(Dataset excerpts)
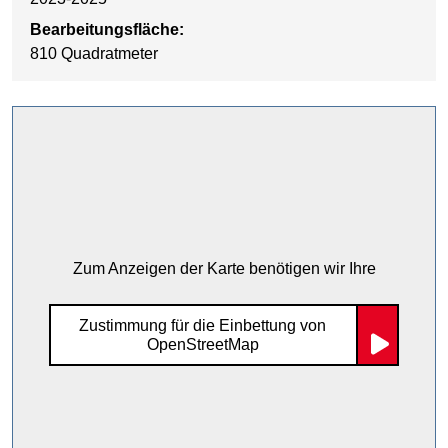
Bearbeitungsfläche:
810 Quadratmeter
Zum Anzeigen der Karte benötigen wir Ihre
Zustimmung für die Einbettung von
OpenStreetMap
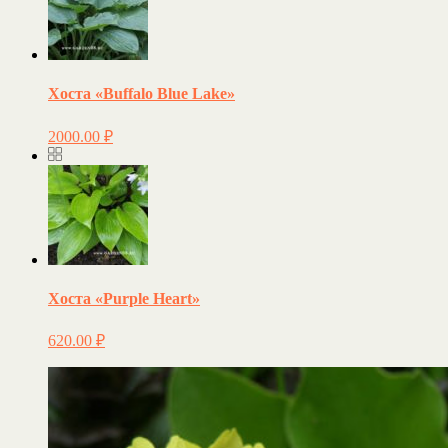
Хоста «Buffalo Blue Lake»
2000.00
₽
Хоста «Purple Heart»
620.00
₽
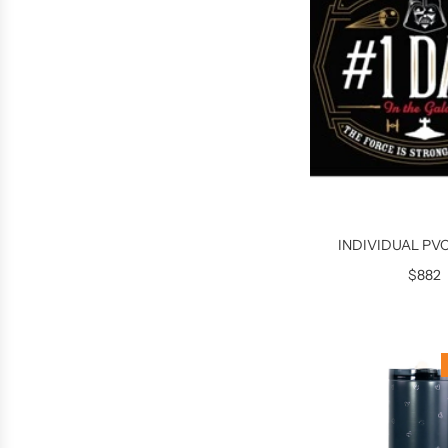
INDIVIDUAL PV
$882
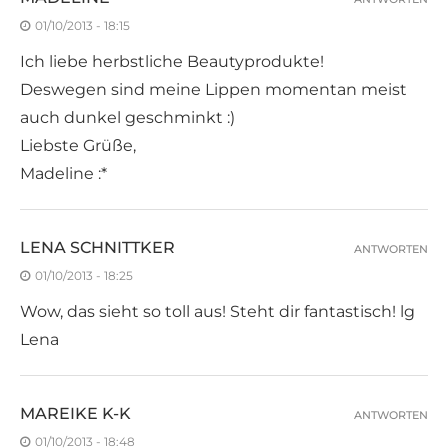
01/10/2013 - 18:15
Ich liebe herbstliche Beautyprodukte!
Deswegen sind meine Lippen momentan meist
auch dunkel geschminkt :)
Liebste Grüße,
Madeline :*
LENA SCHNITTKER
ANTWORTEN
01/10/2013 - 18:25
Wow, das sieht so toll aus! Steht dir fantastisch! lg
Lena
MAREIKE K-K
ANTWORTEN
01/10/2013 - 18:48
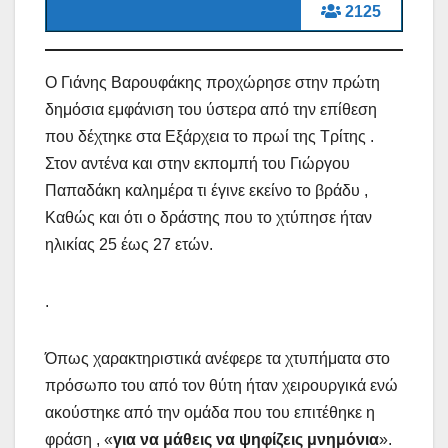
2125
Ο Γιάνης Βαρουφάκης προχώρησε στην πρώτη
δημόσια εμφάνιση του ύστερα από την επίθεση
που δέχτηκε στα Εξάρχεια το πρωί της Τρίτης .
Στον αντένα και στην εκπομπή του Γιώργου
Παπαδάκη καλημέρα τι έγινε εκείνο το βράδυ ,
Καθώς και ότι ο δράστης που το χτύπησε ήταν
ηλικίας 25 έως 27 ετών.
.
Όπως χαρακτηριστικά ανέφερε τα χτυπήματα στο
πρόσωπο του από τον θύτη ήταν χειρουργικά ενώ
ακούστηκε από την ομάδα που του επιτέθηκε η
φράση , «
για να μάθεις να ψηφίζεις μνημόνια
».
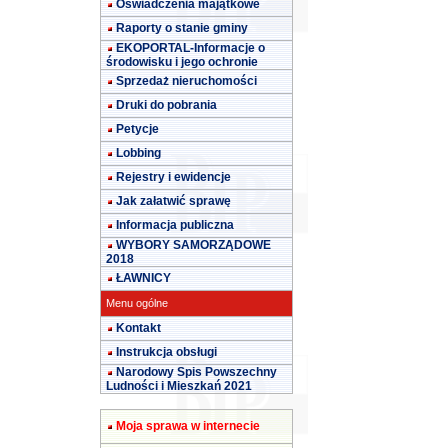
Oświadczenia majątkowe
Raporty o stanie gminy
EKOPORTAL-Informacje o
środowisku i jego ochronie
Sprzedaż nieruchomości
Druki do pobrania
Petycje
Lobbing
Rejestry i ewidencje
Jak załatwić sprawę
Informacja publiczna
WYBORY SAMORZĄDOWE
2018
ŁAWNICY
Menu ogólne
Kontakt
Instrukcja obsługi
Narodowy Spis Powszechny
Ludności i Mieszkań 2021
Moja sprawa w internecie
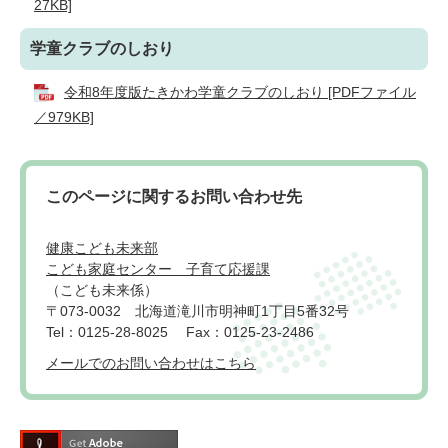
27KB]
学童クラブのしおり
令和8年度版たきかわ学童クラブのしおり [PDFファイル
／979KB]
このページに関するお問い合わせ先
健康こども未来部
こども家庭センター 子育て応援課
こども未来係
〒073-0032
北海道滝川市明神町1丁目5番32号
Tel：0125-28-8025
Fax：0125-23-2486
メールでのお問い合わせはこちら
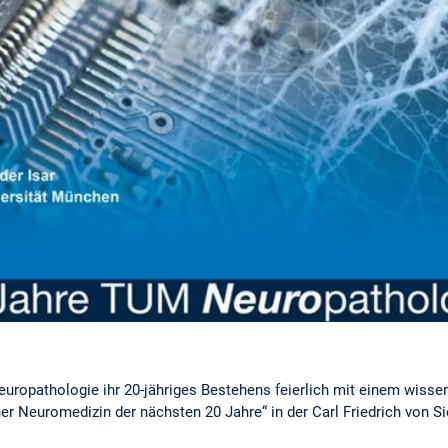
uropathologie ihr 20-jähriges Bestehens feierlich mit einem wis
er Neuromedizin der nächsten 20 Jahre“ in der Carl Friedrich von S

What needs to be done ▸
Search the data for the string "ήταν" and copy each line where it appears.

Solution to the problem ▸
Καθώς και ότι ο δράστης που το χτύπησε ήταν
πρόσωπο του από τον θύτη ήταν χειρουργικά ενώ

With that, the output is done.